=== Directive ===
Among the lines below, take the one holding "formulario.", the one holding "LLAMA AHORA", and all lines between them. Set them down exactly.

=== Supplied information ===
· · · · · · ·
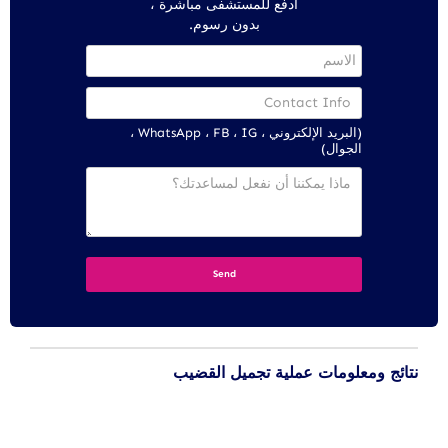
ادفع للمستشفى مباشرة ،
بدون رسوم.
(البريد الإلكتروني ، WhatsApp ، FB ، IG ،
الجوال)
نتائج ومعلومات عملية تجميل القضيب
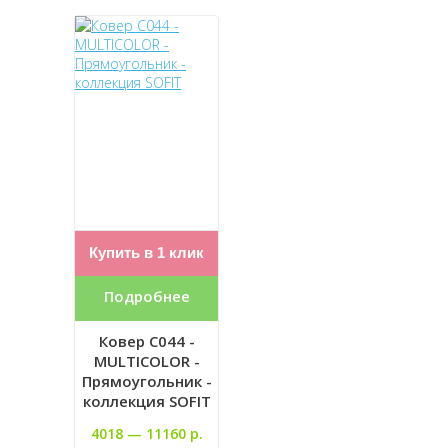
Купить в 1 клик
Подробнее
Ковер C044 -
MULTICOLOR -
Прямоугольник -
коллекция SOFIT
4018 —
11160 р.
· · · · · · ·
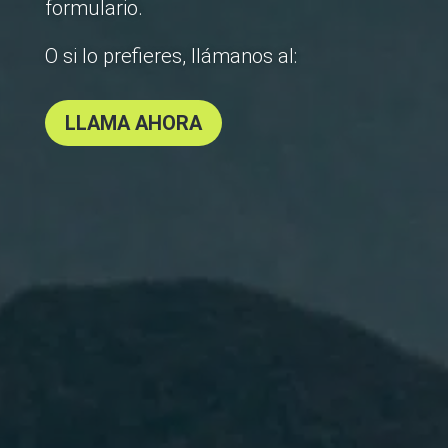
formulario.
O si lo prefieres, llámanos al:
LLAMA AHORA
· · · · · · ·
=== Written answer ===
formulario.
O si lo prefieres, llámanos al:
LLAMA AHORA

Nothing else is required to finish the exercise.